What is your typical process for working with a new customer?
First I let my new client know that I only train with positive reward-based methods that build the best relationship with their dog while working on their training plans.
Then, it's important to talk with my clients and find out their issues with their dog(s) and what their priorities are. I also like to give them some idea of how difficult it is to work on the problems they are having and generally how long it usually takes.
What education and/or training do you have that relates to your work?
I am a graduate of The Academy for Dog Trainers - a rigorous 2 year program that focuses on all positive reward-based methods that are scientifically proven. I don't use any aversives including choke collars, pinch collars, or electric shock collars.
Do you have a standard pricing system for your service? If so, please share the details here.
My private sessions are $69 for a single hour and $180 for 3 one-hour sessions. I also hold Puppy and Basic Obedience classes which are $129 for each 6-week course. These are held at my shop in the Monument Shopping Plaza.
How did you get started doing this type of work?
After a long career in computer engineering, I began volunteering for our local Humane Society (HSPPR). Through them I was able to volunteer for the ASPCA to support dogs seized in criminal cases such as dog fighting, hoarding and puppy mills. It was there that I discovered my passion for working with dogs in all positive ways to get them to learn in a way that they obviously enjoyed. I left my IT career behind and am now a full time dog trainer.
What types of customers have you worked with?
Most of my customers have "normal" dog issues such as leash pulling, play biting, jumping up, house training, barking and destructive behaviors to name a few. Some have more difficult issues like dog reactivity or stranger fear. I've worked with all of these.
Describe a recent project you are fond of. How long did it take?
Recently, I had a family whose children had left the nest so they decided to adopt a dog with some behavior issues. He would lunge at other dogs, bark his head off, pull on the leash and just be out of control for them. In working with the wife, we were able to get him to pay attention to her, showed her how to get him to walk on a loose leash, and really reduce his lunging and reacting to other dogs. He even barks less as she has learned how to keep his attention on her. All these things we did using positive training methods! They are all so much happier now!
What advice would you give a customer looking to hire a provider in your area of work?
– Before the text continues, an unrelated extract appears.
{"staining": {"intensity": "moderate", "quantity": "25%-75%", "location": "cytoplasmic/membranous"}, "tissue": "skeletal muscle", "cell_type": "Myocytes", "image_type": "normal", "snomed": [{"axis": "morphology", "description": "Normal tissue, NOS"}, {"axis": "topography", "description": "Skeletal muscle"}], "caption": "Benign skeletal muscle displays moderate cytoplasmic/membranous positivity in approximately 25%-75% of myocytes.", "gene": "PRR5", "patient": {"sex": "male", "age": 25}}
Be careful who you hire to help you train or modify the behavior of your dog. Anyone can legally call themselves a dog trainer. Just because they have spent their lives with dogs doesn't mean they have learned the proper or most effective ways to help you with your dog. They may say they have a way with dogs and don't need to use treats to train. A dog must have motivation to work and learn for you - if it's not positive then it's negative - which means jerking on their neck, showing them who's boss, shocking them or other aversive methods. Fear is easy to instill, but very hard to get rid of. Please look for a trainer that will help you build a positive bond with your dog!
What questions should customers think through before talking to professionals about their project?
Are you prepared to put in the time and training suggested by your dog trainer? Or would a board and train option would suit you better? The first is certainly cheaper, but the second is going to accelerate the results for most issues.
Often training issues can be resolved most cost effectively by taking an obedience class. Is this the best option for you?
If your dog's issues are severe such as being extremely fearful, separation anxiety, or compulsive licking or chewing themselves, have you spoken to your vet about medications that could help? Would you be open to that?